**Request:** Reproduce every one of the rows below word for word, keeping each line as it stands.

(Saved data entries)

## Begin

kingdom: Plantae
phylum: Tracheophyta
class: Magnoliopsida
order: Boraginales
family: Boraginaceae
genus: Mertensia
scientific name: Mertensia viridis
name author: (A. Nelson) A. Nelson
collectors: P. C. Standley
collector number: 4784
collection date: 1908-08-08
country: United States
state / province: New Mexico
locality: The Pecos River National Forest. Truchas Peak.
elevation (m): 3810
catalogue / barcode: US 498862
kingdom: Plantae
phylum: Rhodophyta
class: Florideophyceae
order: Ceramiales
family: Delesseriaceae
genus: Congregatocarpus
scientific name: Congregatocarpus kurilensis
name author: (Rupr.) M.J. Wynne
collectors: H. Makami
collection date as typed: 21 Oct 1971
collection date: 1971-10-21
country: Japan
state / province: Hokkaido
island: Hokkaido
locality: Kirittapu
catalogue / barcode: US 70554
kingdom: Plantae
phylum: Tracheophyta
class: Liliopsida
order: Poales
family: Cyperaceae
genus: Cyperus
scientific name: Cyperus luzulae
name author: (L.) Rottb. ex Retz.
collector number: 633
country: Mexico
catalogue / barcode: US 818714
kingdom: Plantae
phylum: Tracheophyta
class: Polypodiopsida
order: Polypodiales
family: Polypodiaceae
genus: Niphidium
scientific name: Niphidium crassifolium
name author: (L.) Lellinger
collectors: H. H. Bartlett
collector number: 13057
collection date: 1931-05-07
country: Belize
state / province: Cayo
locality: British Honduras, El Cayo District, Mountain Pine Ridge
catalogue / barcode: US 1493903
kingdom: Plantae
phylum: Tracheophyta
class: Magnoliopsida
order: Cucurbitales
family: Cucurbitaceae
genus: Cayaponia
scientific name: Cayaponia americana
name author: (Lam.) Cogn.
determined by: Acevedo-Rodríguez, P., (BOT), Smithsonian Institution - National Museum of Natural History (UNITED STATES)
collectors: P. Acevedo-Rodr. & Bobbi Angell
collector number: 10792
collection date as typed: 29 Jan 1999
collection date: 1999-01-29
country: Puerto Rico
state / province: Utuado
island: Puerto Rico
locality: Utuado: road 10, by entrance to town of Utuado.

## End

**The solution:**
kingdom: Plantae
phylum: Tracheophyta
class: Magnoliopsida
order: Boraginales
family: Boraginaceae
genus: Mertensia
scientific name: Mertensia viridis
name author: (A. Nelson) A. Nelson
collectors: P. C. Standley
collector number: 4784
collection date: 1908-08-08
country: United States
state / province: New Mexico
locality: The Pecos River National Forest. Truchas Peak.
elevation (m): 3810
catalogue / barcode: US 498862
kingdom: Plantae
phylum: Rhodophyta
class: Florideophyceae
order: Ceramiales
family: Delesseriaceae
genus: Congregatocarpus
scientific name: Congregatocarpus kurilensis
name author: (Rupr.) M.J. Wynne
collectors: H. Makami
collection date as typed: 21 Oct 1971
collection date: 1971-10-21
country: Japan
state / province: Hokkaido
island: Hokkaido
locality: Kirittapu
catalogue / barcode: US 70554
kingdom: Plantae
phylum: Tracheophyta
class: Liliopsida
order: Poales
family: Cyperaceae
genus: Cyperus
scientific name: Cyperus luzulae
name author: (L.) Rottb. ex Retz.
collector number: 633
country: Mexico
catalogue / barcode: US 818714
kingdom: Plantae
phylum: Tracheophyta
class: Polypodiopsida
order: Polypodiales
family: Polypodiaceae
genus: Niphidium
scientific name: Niphidium crassifolium
name author: (L.) Lellinger
collectors: H. H. Bartlett
collector number: 13057
collection date: 1931-05-07
country: Belize
state / province: Cayo
locality: British Honduras, El Cayo District, Mountain Pine Ridge
catalogue / barcode: US 1493903
kingdom: Plantae
phylum: Tracheophyta
class: Magnoliopsida
order: Cucurbitales
family: Cucurbitaceae
genus: Cayaponia
scientific name: Cayaponia americana
name author: (Lam.) Cogn.
determined by: Acevedo-Rodríguez, P., (BOT), Smithsonian Institution - National Museum of Natural History (UNITED STATES)
collectors: P. Acevedo-Rodr. & Bobbi Angell
collector number: 10792
collection date as typed: 29 Jan 1999
collection date: 1999-01-29
country: Puerto Rico
state / province: Utuado
island: Puerto Rico
locality: Utuado: road 10, by entrance to town of Utuado.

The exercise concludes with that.